With that behind us, let us get to the scent itself. And yes of course, I had some preconceived notions that what I was about to smell would … through that good olfactory magic … whisk me away to the romantic and luxuriant ambiance of a 3x3 glass booth in Times Square. (Un soire a la Light District Rouge)
But no. The name is all bark and no bite (which given the nature of the overtly titillating name, might not be such a bad thing). The smell is about as sexually charged as dirty talk from Stephen Hawking.
It starts of very flowery (lily of the valley, jasmine and orange blossom to be precise) as if the premise is to suggest that opening the evening with a presentation of flowers is the first stop towards converting an otherwise reluctant participant in - what the maker’s website refers to as – “an American kiss”. Damn, no wonder so many immigrants want to come here.
Ah, but there is the rub. (sniggering)
When one is presented with a preface of “don’t get me wrong” to any forthcoming statement, the expectation is that what follows should come as a surprise, and somewhat in the category of disappointment. And indeed the ensuing scents do not disappoint in their ability to disappoint.
As if to suggest aroma one might receive from another’s mouth, the fragrances trails into a concoction of sugar and edible (swallowable?) sweeteners (like a mix of marshmallow and Hubba Bubba). It ends up smelling like “Loves Don’t Get Me Wrong Baby Soft.”
Don’t get me wrong baby, I salute the effort even if I think the premise tries to be a bit too clever for its own good. At the end of the day, I just did not think the combinations and the mutation from one sweet smell to the next was either memorable or exciting.

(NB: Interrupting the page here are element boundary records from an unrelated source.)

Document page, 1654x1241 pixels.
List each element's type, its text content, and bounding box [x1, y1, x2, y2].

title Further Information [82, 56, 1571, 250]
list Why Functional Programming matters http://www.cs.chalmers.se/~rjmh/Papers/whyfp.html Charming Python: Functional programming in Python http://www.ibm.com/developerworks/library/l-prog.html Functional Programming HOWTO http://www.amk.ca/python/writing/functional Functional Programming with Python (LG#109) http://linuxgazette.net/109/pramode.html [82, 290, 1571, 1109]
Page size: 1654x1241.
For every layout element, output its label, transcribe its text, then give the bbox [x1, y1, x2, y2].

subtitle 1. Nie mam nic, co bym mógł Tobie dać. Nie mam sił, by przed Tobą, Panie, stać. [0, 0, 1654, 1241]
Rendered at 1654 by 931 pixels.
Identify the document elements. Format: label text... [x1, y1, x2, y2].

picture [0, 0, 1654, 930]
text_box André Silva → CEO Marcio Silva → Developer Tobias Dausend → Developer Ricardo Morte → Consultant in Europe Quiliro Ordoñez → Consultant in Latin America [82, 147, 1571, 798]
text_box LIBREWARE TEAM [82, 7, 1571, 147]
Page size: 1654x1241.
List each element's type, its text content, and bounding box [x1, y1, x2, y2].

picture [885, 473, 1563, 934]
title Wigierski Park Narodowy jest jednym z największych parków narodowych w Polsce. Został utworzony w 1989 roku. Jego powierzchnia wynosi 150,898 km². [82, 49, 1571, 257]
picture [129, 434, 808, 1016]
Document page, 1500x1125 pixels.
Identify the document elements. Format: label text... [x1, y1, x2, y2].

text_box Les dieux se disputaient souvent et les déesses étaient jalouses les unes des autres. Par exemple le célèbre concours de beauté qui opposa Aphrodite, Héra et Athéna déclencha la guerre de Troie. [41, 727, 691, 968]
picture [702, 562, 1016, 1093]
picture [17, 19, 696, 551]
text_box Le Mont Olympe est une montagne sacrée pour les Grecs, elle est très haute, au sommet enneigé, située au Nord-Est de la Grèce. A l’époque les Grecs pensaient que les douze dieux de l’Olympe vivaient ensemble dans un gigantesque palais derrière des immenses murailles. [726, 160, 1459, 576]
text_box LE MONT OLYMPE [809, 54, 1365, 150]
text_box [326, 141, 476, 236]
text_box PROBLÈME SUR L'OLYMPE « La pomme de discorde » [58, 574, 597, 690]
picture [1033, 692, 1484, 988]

For a brief moment, I thought perhaps they meant they don’t (as our mothers all told us not to) swallow BUBBLE GUM. But then I was overcome with a mixture of reminiscing about baseball cards (which always came with a stick of sugary gum when I was a kid) and the need to get some fresh air.
Don’t get me wrong baby, but I neither buy a fragrance because a bunch of juvenile marketing lads were having a giggle with the name. Nor do I think … “hmm if I (pay for and) wear this stuff, that means somewhere, someone is going to ….
I suppose Ford could abandon names like “Escort”, “Taurus” etc. and call their next car ‘Chick Magnet” and some sad saps would buy it. But I am not swayed by a name, I am moved by the quality of the ride.
Don’t get me wrong baby. I get it. But what I don’t swallow is the marketing tact. In fact the whole joke factor left a bad taste in my mouth.
I mean use sex to sell perfume if you must …..Use sexy and brooding femme fatales in your print, TV and on-line ads. Have them pouting and toe dancing on clouds and across tables … looking all Parisian and like rapture incarnate, whilst shirtless men who just fell off the cover of a harlequin novel come prancing in like Michael Flatly after a Bowflex workout. Just don’t force it down my throat.
Don’t Get Me Wrong Baby may not swallow but … it sucks.